I decided to check back in this and this seems like it was entirely a wording problem in your first post. Your post implied that _parsing the query selector string_ was slowing down Javascript websites, which obviously made everyone do a hottake and jump in to say that can't be the case. What you seem to _actually_ be saying is that using query selectors instead of finding elements directly by class/id is slow which yes, that's certainly the case.


Query selectors are slow, yes, but its because they have to parse a string. Other DOM methods don't have a string parsing step. You cannot optimize access to the DOM if there is a string parsing step that must occur first.

That barrier to efficiency is greatly magnified by the complexity of the query string, the size of the dynamically rendered page, and the number of query strings. If not for that string parsing step why would query selectors be any different from any other DOM access instruction computationally?


You're quite frankly leaping to conclusions quite a bit, as well as starting from the (rather flawed) premise that parsing a, what, ten-character string is so slow that it can slow an operation down by three orders of magnitude.

There are any number of reasons why the querySelector API would be computationally different from the getElementX ones, especially considering that they don't even return the same thing.


They return exactly the same thing: either null or a node or node list depending upon the method in question.

Any number of reasons like what? Could you provide an example of what would make those methods that much slower?


> They return exactly the same thing: either null or a node or node list depending upon the method in question

...this is another thing that I'm surprised to find that people don't know. Do devs really just use these methods without ever looking at what they return or how they behave?

getElementsByClassName returns a (live) HTMLCollection, not a NodeList. querySelectorAll returns a (static) NodeList. That in itself is an obvious computational difference/potential bottleneck, because the simplest way to implement a live collection is to cache and return the same object on subsequent calls for it. And that's precisely what browsers do (getElementsByClassName('foo') === getElementsByClassName('foo')). In other words, getElementsByClassName called multiple times with the same class doesn't actually do any extra work. The real work for the browser engine, which doesn't actually happen at the point of function call, is watching any tracked class names and updating their associated HTMLCollections when an element matching that class name is added or removed from the DOM.

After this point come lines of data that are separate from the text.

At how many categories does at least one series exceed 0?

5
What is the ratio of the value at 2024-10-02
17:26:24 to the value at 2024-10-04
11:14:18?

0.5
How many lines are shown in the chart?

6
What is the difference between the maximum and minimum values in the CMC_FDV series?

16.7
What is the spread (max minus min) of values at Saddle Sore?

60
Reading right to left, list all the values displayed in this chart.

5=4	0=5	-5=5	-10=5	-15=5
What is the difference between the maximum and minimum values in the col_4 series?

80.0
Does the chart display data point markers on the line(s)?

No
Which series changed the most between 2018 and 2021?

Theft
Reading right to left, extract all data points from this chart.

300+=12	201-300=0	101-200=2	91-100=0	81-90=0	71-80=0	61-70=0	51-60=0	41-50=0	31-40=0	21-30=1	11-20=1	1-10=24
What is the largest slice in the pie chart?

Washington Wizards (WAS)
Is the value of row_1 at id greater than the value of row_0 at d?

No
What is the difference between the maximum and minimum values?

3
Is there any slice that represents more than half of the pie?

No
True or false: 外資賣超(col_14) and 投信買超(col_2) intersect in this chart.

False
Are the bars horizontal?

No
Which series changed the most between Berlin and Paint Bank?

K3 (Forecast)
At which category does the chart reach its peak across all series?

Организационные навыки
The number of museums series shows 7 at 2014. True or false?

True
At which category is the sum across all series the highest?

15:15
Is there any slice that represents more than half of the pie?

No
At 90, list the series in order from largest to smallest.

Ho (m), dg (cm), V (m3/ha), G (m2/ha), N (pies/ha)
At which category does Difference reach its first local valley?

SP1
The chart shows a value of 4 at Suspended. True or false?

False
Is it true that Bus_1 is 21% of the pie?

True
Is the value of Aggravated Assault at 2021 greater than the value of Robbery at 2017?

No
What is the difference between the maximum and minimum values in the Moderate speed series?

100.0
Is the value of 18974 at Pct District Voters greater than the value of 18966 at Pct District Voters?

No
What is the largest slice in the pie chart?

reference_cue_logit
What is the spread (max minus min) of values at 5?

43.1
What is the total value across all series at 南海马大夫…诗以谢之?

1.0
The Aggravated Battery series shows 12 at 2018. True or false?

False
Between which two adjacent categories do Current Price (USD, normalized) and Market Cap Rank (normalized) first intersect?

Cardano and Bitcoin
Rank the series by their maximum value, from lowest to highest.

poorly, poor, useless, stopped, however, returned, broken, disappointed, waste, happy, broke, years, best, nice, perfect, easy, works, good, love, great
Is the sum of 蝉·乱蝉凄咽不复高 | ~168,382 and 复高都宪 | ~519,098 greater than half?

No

On the other hand, gathering the static NodeList for a querySelectorAll call requires actually iterating over the DOM to find element(s) matching the selector every time (in the naive implementation), with the trade-off of the engine not having to watch the collection internally.

As an aside, the querySelector method with an ID selector is slower but on the same order of magnitude (a difference of about a few hundred thousand ops/sec for me) as the getElementById method. So if one looks at all the data in the benchmark and not just the class ones in isolation, it becomes clear that merely parsing the selector string is not enough to drop millions/billions of operations per second down to single-digit thousands.